When I asked Tibet to comment on the image in question, he sent the following:

“The symbol used on the back of ‘Dogs Blood Rising’ is a drawing of the so-called ‘Pope’s Cross,’ the crucifix he often holds up during public appearances. I took it from the cover of a book by Piers Compton called ‘Broken Cross: The Hidden Hand in the Vatican,’ which dealt with Satanic influences within the Roman Catholic church hierarchy. On the back cover of the album, you can see Aleister Crowley’s unicursal hexagram behind the cross.

“It was a tongue-in-cheek commentary on paranoia and occultism, with my usual black humour, and with Crowley’s hexagram being blocked by the cross.

“The emails and letters from people who have returned to Christianity in its various forms because of my work are plentiful, as are the letters from people who respect — or don’t respect at all — my beliefs, but are glad that I hold them and that I am honest about them.”

It seems likely that, had the church never canceled the concert, this conflict would not have reached the home pages of two major Kraków newspapers — Gazeta Wyborcza and Dziennik Polski — on Sunday. Osiejuk would have fulminated on his blog for a tiny cohort.

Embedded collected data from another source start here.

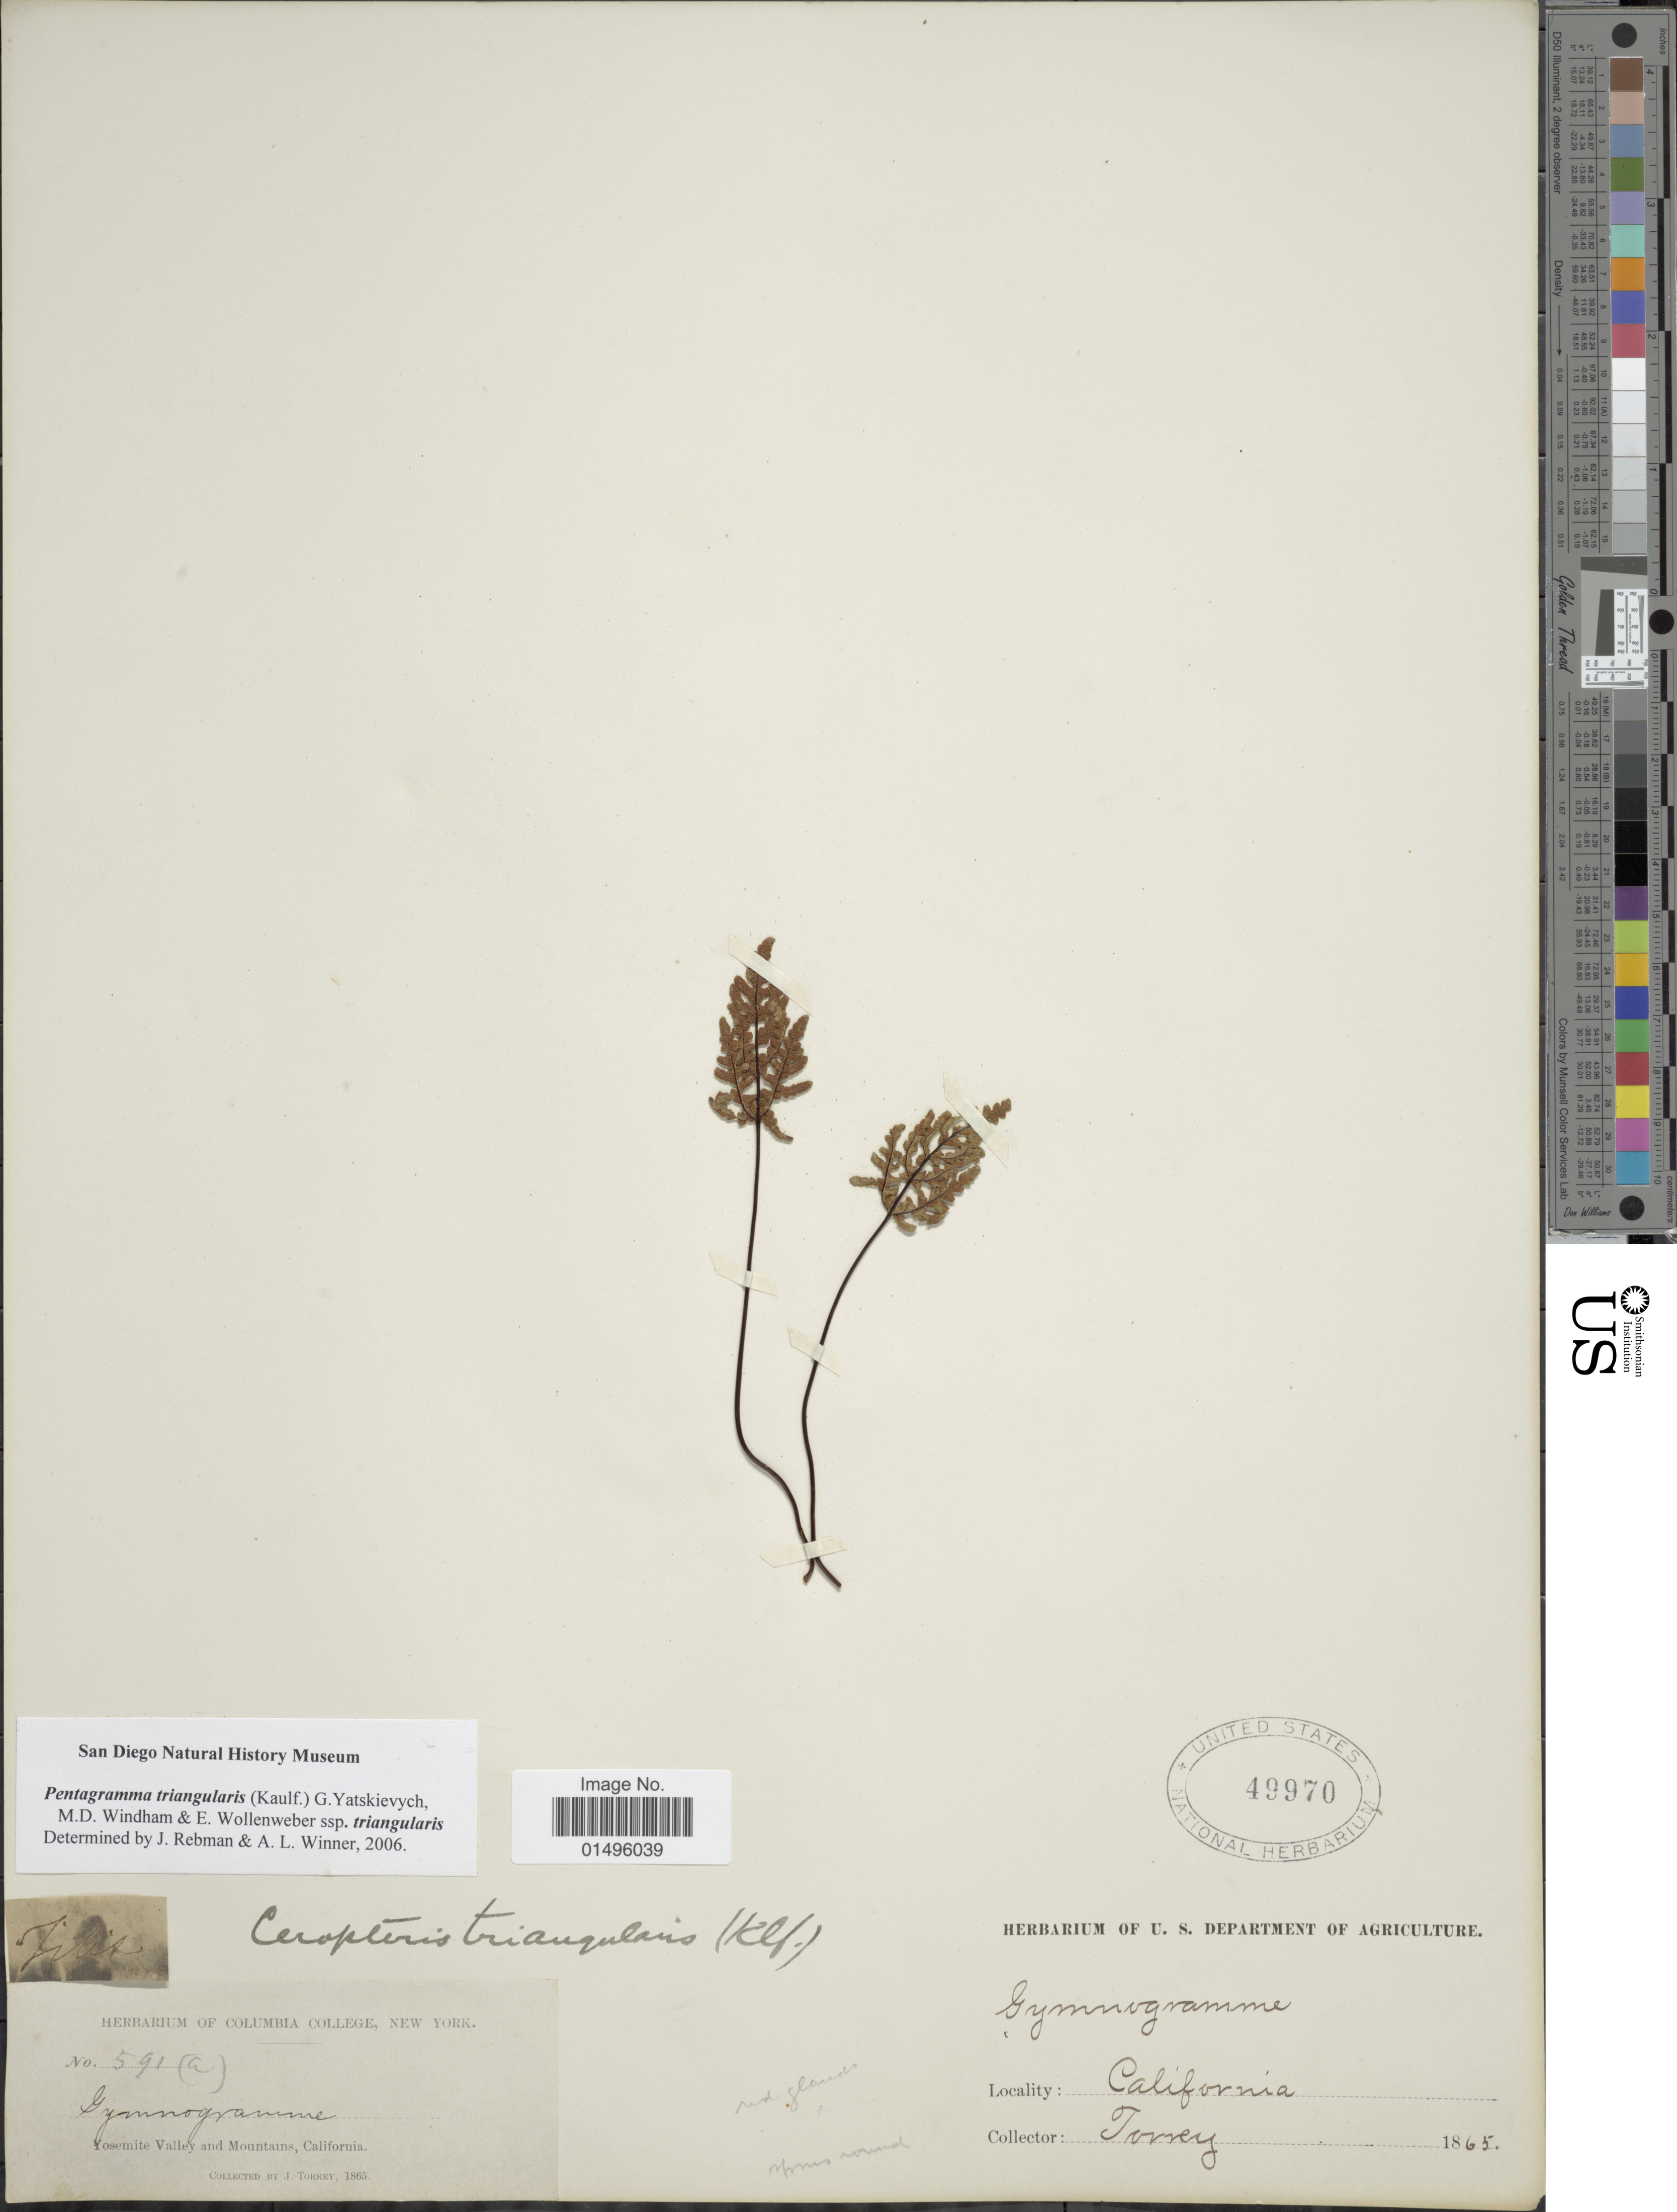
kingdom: Plantae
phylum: Tracheophyta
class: Polypodiopsida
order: Polypodiales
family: Pteridaceae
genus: Pentagramma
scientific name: Pentagramma triangularis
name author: (Kaulf.) Yatsk. et al.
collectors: J. Torrey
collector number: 591 (a)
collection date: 1865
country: United States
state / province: California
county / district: Mariposa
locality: Yosemite Valley and Mountains.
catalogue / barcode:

Unsound is my single-favorite music festival in the world, which makes this is a painful and absurd spectacle to watch. People have been distracted, hopefully for just a moment, from what has already been a powerful series of shows. (A performance by four pianists of Julius Eastman’s “Gay Guerrilla,” and a DJ set by Rabih Beaini have been two early highlights.) The Curia has yet to respond to Unsound’s request for an official explanation. When it comes, it will probably not reveal who exactly was rattled by the online blockheads. But, sadly, we already know why they were.